Jakarta – Indeks Harga Saham Gabungan (IHSG) diprediksi akan mengalami penguatan terbatas pada perdagangan Rabu (22/4/2026), setelah sempat tertekan pada sesi sebelumnya. Sentimen negatif terkait kebijakan Morgan Stanley Capital International (MSCI) terhadap saham-saham Indonesia masih menjadi faktor utama yang membebani pasar.
Pada perdagangan Selasa (21/4), IHSG ditutup melemah 0,46% ke level 7.559,38. Pelemahan ini cukup kontras mengingat mayoritas bursa saham di Asia justru menunjukkan tren penguatan.
Head of Retail Research MNC Sekuritas, Herditya Wicaksana, menyatakan bahwa tekanan jual dipicu oleh langkah MSCI yang menunda evaluasi saham Indonesia serta rencana mengeluarkan emiten dengan konsentrasi kepemilikan tinggi. Keputusan untuk membekukan kajian konstituen dalam rebalancing periode Mei 2026 pun menjadi sentimen negatif bagi investor.
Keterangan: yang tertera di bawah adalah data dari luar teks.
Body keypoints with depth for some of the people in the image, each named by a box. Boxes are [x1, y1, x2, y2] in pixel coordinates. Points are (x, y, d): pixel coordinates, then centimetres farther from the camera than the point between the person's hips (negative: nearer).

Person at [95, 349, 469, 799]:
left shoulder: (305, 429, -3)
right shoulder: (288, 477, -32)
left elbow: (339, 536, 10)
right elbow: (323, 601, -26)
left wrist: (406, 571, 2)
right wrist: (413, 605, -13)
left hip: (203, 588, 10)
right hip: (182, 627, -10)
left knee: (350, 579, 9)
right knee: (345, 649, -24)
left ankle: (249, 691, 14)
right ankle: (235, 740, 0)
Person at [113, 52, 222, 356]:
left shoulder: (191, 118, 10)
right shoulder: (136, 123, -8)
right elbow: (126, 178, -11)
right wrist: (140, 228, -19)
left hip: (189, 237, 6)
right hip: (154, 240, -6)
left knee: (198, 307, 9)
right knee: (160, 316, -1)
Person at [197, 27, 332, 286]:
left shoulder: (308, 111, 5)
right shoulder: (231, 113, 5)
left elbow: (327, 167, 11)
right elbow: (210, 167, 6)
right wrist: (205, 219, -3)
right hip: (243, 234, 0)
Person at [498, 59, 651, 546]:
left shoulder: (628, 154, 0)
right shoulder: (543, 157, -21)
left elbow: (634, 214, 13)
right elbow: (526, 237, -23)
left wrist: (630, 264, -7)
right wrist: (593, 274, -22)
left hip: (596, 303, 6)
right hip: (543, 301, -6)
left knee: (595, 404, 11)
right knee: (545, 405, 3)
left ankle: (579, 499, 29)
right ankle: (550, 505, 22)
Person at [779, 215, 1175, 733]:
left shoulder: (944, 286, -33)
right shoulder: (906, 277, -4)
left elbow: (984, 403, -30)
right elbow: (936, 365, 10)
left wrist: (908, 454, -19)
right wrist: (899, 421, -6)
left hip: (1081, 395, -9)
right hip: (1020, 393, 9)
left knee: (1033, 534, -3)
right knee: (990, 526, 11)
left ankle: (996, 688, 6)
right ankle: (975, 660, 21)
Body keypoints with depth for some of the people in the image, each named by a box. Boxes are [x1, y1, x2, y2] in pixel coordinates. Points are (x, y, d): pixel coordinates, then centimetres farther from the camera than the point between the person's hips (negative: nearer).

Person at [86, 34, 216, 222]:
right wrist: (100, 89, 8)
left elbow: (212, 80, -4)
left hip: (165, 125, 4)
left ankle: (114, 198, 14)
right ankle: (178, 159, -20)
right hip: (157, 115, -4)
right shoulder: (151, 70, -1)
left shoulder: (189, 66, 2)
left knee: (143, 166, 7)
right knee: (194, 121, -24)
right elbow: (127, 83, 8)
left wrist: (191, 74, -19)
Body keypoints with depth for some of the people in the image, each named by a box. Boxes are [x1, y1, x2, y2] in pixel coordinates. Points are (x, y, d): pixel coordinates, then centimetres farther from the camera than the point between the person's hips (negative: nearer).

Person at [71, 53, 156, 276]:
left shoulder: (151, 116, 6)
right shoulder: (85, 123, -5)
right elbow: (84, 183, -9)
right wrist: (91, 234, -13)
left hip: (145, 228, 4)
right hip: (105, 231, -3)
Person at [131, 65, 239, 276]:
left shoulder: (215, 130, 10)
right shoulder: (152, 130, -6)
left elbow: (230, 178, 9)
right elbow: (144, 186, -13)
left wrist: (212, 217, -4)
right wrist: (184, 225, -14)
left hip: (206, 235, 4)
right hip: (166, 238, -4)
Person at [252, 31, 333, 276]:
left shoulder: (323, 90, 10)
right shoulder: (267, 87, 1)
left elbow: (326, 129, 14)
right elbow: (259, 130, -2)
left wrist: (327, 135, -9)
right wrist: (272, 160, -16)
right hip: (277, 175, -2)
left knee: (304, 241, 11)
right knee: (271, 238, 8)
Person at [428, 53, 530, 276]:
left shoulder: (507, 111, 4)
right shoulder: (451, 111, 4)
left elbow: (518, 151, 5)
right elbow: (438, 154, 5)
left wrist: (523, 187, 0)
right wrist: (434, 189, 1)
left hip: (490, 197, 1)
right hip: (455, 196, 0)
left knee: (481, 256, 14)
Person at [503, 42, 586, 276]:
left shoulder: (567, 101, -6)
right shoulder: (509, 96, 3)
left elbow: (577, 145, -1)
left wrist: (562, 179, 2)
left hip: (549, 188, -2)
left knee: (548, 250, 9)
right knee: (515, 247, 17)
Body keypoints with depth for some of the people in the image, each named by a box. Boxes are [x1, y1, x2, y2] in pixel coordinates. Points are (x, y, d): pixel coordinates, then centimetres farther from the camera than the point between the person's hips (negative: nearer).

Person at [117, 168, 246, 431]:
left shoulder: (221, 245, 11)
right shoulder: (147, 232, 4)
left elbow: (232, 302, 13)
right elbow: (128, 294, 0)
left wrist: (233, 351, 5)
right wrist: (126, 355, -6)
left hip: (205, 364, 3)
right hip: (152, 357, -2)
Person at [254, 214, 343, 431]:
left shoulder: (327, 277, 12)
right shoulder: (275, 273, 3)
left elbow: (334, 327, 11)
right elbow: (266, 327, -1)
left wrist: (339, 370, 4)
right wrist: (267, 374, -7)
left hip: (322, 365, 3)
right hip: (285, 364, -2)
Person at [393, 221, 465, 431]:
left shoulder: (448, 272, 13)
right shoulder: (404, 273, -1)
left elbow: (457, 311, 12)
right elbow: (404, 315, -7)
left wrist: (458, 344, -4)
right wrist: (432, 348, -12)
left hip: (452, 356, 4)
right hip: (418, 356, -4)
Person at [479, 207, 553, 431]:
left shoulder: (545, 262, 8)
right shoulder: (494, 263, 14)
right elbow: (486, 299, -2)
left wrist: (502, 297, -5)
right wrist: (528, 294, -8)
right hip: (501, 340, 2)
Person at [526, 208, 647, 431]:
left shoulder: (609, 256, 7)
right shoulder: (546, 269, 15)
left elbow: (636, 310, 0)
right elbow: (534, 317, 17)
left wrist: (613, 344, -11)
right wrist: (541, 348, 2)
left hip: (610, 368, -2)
Analis BRI Danareksa Sekuritas, Reza Diofanda, menambahkan bahwa sentimen tersebut diperparah oleh tekanan pada saham-saham perbankan besar yang sedang menghadapi momentum ex-dividend. Selain itu, pelaku pasar saat ini lebih memilih sikap wait and see menunggu hasil Rapat Dewan Gubernur (RDG) Bank Indonesia terkait suku bunga acuan.
Pasar berekspektasi bahwa Bank Indonesia akan tetap mempertahankan suku bunga acuan di level 4,75%. Reza memproyeksikan IHSG akan bergerak dengan kecenderungan menutup gap di area 7.500, dengan level resistance berada di kisaran 7.700.
Secara teknikal, Herditya memperkirakan IHSG akan bergerak dengan support di level 7.539 dan resistance di 7.570. Penguatan yang terjadi dinilai bersifat terbatas karena kurangnya katalis positif dalam jangka pendek.
Dinamika geopolitik global, khususnya antara Amerika Serikat dan Iran, juga terus dipantau oleh pelaku pasar. Isu gencatan senjata menjadi perhatian karena dinilai dapat memengaruhi pergerakan harga komoditas serta arus modal asing yang masuk ke pasar domestik.
Untuk strategi perdagangan hari ini, investor disarankan mencermati beberapa saham pilihan. Herditya merekomendasikan saham BRPT di rentang harga Rp 2.610–Rp 2.770, PTRO pada kisaran Rp 6.950–Rp 7.600, serta RATU di level Rp 7.450–Rp 7.775 per saham.